The antitumor effect of TAM1 involves various mechanisms, such as the release of pro-inflammatory cytokines (e.g., TNF-α) and the activation of cytotoxic T lymphocytes (CTL), and the importance of macrophage-directed immunotherapy has been noted.³⁴ The anti-glioma efficacy was further investigated using a murine GL261 glioma-bearing immunocompetent C57BL/6 mouse model. The T12/Man-BSA NP group showed the best treatment outcomes, with a median survival time of 24 days, compared to 20 days for the Man-BSA NP group and 18 days for the BSA NP group (Fig. 7A, Table S3†). It should be mentioned that the murine GL261 orthotopic glioma model was highly aggressive, with rapid tumor progression. After treatment with various NPs, the MR expression was down-regulated, suggesting suppression of the TAM2 polarization in the glioma (Fig. 7B).

Fig. 7 The treatment efficacy on the C57BL/6 mice bearing GL261 orthotopic glioma. (A) The survival curve. (B) The expression of the MRs and B7-H4 in glioma after treatment. (C) The IFN-γ level in the glioma after treatment. The population of Foxp3⁺ Treg (D), B7-H4⁺ TAM (E), and CD8⁺ T cells (F) in glioma after treatment.
***
▸ What to work on
• A. Reproduce the part of the glioma treatment passage starting at "The antitumor effect" and ending at "glioma (Fig. 7B).".
• B. Extend the glioma treatment passage, picking up right after its final sentence.

▸ Data provided
***
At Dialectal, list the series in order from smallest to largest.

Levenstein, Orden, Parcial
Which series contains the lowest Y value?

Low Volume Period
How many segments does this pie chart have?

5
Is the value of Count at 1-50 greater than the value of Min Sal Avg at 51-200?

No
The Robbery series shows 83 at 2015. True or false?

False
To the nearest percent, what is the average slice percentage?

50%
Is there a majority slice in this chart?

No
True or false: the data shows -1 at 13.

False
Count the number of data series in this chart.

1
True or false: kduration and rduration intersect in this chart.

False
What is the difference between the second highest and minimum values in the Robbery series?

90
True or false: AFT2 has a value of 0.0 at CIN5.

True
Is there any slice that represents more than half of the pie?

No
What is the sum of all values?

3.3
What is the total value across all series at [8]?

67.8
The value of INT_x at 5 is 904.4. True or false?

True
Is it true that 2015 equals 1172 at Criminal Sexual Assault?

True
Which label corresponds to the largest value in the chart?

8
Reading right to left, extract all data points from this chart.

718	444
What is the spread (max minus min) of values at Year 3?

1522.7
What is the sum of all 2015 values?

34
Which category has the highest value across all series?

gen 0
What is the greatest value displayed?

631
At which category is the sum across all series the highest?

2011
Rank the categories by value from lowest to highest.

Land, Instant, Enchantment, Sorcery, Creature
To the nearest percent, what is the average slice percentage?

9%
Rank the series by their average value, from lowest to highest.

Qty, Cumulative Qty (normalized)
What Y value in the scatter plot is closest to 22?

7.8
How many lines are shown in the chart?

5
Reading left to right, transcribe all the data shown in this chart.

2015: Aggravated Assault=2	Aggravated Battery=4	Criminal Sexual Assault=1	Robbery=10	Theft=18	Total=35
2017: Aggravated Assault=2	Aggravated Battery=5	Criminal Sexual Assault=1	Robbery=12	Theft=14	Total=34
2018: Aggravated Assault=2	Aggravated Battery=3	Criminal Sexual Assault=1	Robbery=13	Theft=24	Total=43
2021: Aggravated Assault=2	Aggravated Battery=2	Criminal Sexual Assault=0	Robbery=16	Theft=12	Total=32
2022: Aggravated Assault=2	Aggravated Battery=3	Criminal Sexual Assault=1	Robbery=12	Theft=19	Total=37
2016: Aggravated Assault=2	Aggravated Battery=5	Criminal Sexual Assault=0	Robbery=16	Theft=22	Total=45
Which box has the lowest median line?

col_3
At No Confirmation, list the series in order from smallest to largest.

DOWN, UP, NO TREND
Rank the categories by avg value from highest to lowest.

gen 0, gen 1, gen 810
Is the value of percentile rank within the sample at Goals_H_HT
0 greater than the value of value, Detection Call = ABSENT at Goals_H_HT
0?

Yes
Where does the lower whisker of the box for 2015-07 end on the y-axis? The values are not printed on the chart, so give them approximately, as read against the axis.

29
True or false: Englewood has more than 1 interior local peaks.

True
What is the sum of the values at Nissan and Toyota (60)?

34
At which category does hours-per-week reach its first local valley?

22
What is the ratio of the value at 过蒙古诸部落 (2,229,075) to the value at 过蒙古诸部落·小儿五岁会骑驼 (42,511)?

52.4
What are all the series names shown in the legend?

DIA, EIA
***
▸ Answers to the problems
• A.
The antitumor effect of TAM1 involves various mechanisms, such as the release of pro-inflammatory cytokines (e.g., TNF-α) and the activation of cytotoxic T lymphocytes (CTL), and the importance of macrophage-directed immunotherapy has been noted.³⁴ The anti-glioma efficacy was further investigated using a murine GL261 glioma-bearing immunocompetent C57BL/6 mouse model. The T12/Man-BSA NP group showed the best treatment outcomes, with a median survival time of 24 days, compared to 20 days for the Man-BSA NP group and 18 days for the BSA NP group (Fig. 7A, Table S3†). It should be mentioned that the murine GL261 orthotopic glioma model was highly aggressive, with rapid tumor progression. After treatment with various NPs, the MR expression was down-regulated, suggesting suppression of the TAM2 polarization in the glioma (Fig. 7B).

• B.
Recently, the mechanistic interplay between the TAMs and T cells has attracted attention and the modulation of TAMs can be a potential avenue for boosting the efficacy of immunotherapy.^35,36 For example, TAM2 secretes TGF-β and induces regulatory T cells (Treg), and the increased proportion of Treg leads to the inhibition of the CD8⁺ T-cell responses.⁴ Foxp3 is a key transcriptional regulator molecule that regulates the differentiation and functions of Treg, thus serving as a marker for Treg activity.³⁷ Our data revealed that the Treg was suppressed after treatment with the T12/Man-BSA NPs (Fig. 7D). In addition, there is a mechanistic interaction between Treg and MΦ. Treg can induce the expression of B7-H4, a B7 family member protein, on MΦ and convey the suppressive signal to inhibit T-cell immunity.³⁸Via western blotting and immunofluorescent staining observation, B7-H4 was greatly down-regulated in the glioma tissues from the mice receiving the T12/Man-BSA NPs (Fig. 7B and E), which indicated the immune suppression was lifted. As a result, the CTL effect was activated after treatment, reflected by the remarkable increase in the amount of CD8⁺ T cells (Fig. 7F). Of note, the reversal of TAM2 to TAM1 can increase CD8⁺ T cell infiltration.³⁹ IFN-γ is a key cytokine secreted by CD8⁺ T cells for coordinating tumor immune responses and executing direct tumoricidal activity.⁴⁰ It was found that with the treatment of the T12/Man-BSA NPs, an upregulating level of IFN-γ was determined in the glioma tissue (Fig. 7C).

It was expected that the DSF/Cu killed the cancer cells, and the dying cells disintegrated into immunogenic cell debris. In the presence of specific tumor antigens, macrophage-directed immunity can result in the stimulation of tumor-specific cytotoxic T cells.³⁴ Therefore, the chemotherapy could work synergistically with the macrophage-induced immunotherapy.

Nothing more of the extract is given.